Analysis of the reasons for low voltage defects in lithium battery formation process and their impact on battery cells

Impurity residue: When the pre formation cut-off voltage is insufficient, impurities such as water and metal particles in the electrode cannot be effectively removed. The residual impurities will consume the active lithium, resulting in a decrease in the first coulombic efficiency and a decrease in the voltage plateau.

SEI film defect: If the pre formation voltage does not reach the reaction potential of the electrolyte additive, the formation path of the SEI film is disrupted, resulting in a loose or insufficient density of the film structure, increasing the lithium ion transport impedance.

High closed charging voltage: This can cause excessive lithium stripping of the positive electrode active material during overcharging, resulting in dendrite formation of lithium on the negative electrode, and even causing internal short circuits by piercing the separator, leading to a sharp drop in voltage.

Insufficient charging voltage: When the lithium iron phosphate battery does not reach 3.65V, the negative electrode graphite lithium insertion reaction is not fully activated, resulting in low utilization of the positive electrode active material and insufficient discharge capacity.

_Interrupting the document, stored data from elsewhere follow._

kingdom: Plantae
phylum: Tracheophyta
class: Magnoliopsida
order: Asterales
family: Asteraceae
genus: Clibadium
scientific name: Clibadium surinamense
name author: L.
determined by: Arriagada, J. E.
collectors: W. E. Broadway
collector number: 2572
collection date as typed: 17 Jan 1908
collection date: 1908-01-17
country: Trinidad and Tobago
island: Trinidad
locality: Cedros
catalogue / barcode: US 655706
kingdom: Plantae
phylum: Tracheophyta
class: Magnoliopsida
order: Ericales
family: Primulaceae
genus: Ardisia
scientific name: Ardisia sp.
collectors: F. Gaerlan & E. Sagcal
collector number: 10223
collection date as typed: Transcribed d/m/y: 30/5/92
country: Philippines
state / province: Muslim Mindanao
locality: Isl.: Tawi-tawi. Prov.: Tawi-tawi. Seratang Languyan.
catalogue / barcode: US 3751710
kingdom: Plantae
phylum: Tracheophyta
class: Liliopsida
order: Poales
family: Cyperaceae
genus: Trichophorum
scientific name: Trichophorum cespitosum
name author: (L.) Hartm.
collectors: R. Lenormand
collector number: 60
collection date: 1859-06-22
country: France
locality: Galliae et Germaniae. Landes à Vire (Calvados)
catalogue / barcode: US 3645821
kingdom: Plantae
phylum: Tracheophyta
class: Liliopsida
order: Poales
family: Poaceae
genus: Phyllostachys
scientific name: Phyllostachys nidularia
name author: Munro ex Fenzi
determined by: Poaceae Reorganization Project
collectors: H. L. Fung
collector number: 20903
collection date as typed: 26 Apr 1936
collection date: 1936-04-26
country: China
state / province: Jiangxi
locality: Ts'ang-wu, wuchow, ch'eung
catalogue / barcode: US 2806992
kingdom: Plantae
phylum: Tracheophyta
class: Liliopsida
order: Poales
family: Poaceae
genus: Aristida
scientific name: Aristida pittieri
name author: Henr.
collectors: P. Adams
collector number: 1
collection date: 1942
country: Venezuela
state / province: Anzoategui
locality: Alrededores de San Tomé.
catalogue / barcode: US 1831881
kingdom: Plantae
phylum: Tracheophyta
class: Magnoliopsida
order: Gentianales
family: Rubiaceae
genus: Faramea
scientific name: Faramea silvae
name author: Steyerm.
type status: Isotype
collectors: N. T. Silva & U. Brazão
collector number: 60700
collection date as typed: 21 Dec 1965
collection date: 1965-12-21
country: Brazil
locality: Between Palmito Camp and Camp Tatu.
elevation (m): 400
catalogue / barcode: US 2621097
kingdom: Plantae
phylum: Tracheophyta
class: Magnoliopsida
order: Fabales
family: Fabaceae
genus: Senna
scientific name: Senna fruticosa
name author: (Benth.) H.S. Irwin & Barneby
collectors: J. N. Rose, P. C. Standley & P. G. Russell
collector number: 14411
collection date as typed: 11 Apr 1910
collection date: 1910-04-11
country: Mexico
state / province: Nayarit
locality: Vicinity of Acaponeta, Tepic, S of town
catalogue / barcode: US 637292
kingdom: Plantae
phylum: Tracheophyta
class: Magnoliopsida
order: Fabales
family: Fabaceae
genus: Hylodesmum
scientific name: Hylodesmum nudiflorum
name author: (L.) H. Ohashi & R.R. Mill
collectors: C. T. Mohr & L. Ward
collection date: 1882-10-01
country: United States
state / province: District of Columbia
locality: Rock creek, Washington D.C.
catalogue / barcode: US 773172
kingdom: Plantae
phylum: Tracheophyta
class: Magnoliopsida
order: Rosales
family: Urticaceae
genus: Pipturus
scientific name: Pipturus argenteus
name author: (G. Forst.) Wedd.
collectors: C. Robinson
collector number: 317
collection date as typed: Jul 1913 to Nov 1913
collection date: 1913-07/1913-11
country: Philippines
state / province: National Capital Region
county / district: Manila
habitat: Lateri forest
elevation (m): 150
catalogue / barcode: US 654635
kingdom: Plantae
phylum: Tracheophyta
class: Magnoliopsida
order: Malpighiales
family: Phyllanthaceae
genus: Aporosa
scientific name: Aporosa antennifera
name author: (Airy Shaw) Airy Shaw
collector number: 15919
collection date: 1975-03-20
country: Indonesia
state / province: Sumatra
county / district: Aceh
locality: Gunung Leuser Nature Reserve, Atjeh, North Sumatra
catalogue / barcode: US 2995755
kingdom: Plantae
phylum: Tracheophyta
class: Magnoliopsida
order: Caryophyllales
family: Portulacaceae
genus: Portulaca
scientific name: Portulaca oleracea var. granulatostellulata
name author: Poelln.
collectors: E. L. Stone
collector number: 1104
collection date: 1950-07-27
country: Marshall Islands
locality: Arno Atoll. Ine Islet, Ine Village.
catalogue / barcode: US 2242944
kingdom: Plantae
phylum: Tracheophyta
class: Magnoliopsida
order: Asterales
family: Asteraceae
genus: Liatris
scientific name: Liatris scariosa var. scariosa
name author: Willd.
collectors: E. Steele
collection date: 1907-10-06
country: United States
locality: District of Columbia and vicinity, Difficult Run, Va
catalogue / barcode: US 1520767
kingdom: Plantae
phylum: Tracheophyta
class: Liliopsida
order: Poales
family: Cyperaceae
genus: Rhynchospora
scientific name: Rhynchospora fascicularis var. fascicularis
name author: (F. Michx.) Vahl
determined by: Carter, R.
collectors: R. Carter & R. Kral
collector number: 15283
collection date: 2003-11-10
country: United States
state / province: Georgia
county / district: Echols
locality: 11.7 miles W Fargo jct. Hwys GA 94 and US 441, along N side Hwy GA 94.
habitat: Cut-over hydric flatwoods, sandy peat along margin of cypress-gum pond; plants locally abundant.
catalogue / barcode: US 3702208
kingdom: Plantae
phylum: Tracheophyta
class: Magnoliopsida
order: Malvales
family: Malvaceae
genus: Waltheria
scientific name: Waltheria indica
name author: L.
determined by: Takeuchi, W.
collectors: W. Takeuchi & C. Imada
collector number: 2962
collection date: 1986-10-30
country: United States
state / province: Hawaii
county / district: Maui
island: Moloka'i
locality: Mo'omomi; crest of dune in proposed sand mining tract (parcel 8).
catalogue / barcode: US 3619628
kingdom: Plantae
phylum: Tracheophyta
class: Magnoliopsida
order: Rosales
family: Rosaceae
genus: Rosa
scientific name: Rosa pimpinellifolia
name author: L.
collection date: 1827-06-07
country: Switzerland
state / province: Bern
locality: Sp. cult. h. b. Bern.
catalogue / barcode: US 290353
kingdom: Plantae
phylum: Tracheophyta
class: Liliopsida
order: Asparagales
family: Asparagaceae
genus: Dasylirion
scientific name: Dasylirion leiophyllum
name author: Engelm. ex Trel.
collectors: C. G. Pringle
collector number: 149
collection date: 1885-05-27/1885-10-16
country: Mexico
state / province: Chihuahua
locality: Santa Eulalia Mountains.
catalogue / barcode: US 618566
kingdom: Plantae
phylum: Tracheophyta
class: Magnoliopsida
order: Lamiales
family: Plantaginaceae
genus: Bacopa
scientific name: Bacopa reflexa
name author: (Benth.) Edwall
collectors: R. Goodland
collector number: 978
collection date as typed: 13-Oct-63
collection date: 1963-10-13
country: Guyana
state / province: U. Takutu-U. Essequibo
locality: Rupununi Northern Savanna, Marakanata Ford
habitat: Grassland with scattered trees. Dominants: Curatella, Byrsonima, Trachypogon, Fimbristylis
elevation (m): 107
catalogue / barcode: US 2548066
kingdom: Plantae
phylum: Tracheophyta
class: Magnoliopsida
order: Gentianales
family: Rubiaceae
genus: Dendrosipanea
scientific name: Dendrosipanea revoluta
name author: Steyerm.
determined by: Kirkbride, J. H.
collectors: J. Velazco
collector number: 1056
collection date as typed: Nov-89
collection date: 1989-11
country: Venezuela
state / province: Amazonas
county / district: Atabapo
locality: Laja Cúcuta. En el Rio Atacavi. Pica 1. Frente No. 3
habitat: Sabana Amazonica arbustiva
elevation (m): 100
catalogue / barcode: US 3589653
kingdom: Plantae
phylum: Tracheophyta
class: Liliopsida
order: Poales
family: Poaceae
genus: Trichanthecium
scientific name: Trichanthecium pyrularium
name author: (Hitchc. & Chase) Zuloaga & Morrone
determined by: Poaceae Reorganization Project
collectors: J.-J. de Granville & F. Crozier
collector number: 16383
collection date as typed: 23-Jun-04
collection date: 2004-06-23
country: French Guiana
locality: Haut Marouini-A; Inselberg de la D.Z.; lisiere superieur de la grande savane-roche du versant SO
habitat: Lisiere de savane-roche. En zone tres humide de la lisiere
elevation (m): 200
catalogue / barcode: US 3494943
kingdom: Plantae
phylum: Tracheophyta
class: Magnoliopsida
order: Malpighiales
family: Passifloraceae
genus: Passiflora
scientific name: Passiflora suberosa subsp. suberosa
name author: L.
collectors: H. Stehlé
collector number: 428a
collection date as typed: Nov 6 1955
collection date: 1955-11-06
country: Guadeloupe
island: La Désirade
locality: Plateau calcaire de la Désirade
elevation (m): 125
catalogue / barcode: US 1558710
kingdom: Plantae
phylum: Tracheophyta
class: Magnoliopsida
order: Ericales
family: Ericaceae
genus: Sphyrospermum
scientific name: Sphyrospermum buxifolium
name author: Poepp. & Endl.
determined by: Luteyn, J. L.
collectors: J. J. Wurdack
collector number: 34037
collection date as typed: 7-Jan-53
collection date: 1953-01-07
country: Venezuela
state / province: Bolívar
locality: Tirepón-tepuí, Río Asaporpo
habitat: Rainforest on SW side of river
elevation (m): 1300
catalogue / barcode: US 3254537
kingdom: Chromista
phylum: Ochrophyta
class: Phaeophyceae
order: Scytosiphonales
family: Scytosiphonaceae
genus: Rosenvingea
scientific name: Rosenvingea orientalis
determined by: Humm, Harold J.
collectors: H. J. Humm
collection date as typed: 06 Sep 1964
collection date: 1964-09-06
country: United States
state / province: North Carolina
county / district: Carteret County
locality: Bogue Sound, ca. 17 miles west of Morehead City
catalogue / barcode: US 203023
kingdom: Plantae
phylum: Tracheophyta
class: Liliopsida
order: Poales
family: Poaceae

Introduction of metal impurities: Metal dust and other foreign objects (such as copper particles) are mixed between the positive electrode or separator, causing internal micro short circuits and directly lowering the voltage.

Poor electrode contact: The gas generated during the formation process is not discharged in a timely manner, the contact between the diaphragm and the electrode is uneven, local polarization increases, and lithium compound deposition (white spots) is formed.

Abnormal temperature: The high temperature accelerates the decomposition of the electrolyte, generating excessive gases such as CO, which affects the infiltration of the electrode; Low temperature causes difficulty in desolvation of electrolyte and insufficient insertion of lithium ions.

Pressure deficiency: When no fixture pressure is applied, gas accumulation increases the distance of lithium ion transmission, impedance increases, and capacity decreases.

The instability of SEI film or the growth of lithium dendrites can lead to an increase in internal resistance of the battery, intensified polarization at the end of charge and discharge, and a significant decrease in capacity retention after cycling (such as a 4.0V cut-off voltage battery with a capacity retention rate of only 88.6% after 800 cycles).

Negative lithium dendrites may puncture the separator, causing internal short circuits and leading to uncontrolled heat generation; The oxygen generated by the decomposition of the positive electrode accelerates the decomposition of the electrolyte, catalyzes the gas production reaction, and causes the battery to swell or even explode.

When SEI film defects or metal impurities are present, the negative electrode and electrolyte side reaction continue to consume lithium, and the static voltage of the battery accelerates the decay (such as when the discharge cut-off voltage is less than 1.5V, the temperature rise rate reaches 20 ° C/s, and the voltage returns to zero).

Low voltage defective products need to be reworked or scrapped, extending the formation time (such as high-temperature formation step ①, which takes 40 minutes to charge to 3.7V at 80 ° C), increasing energy consumption and production costs.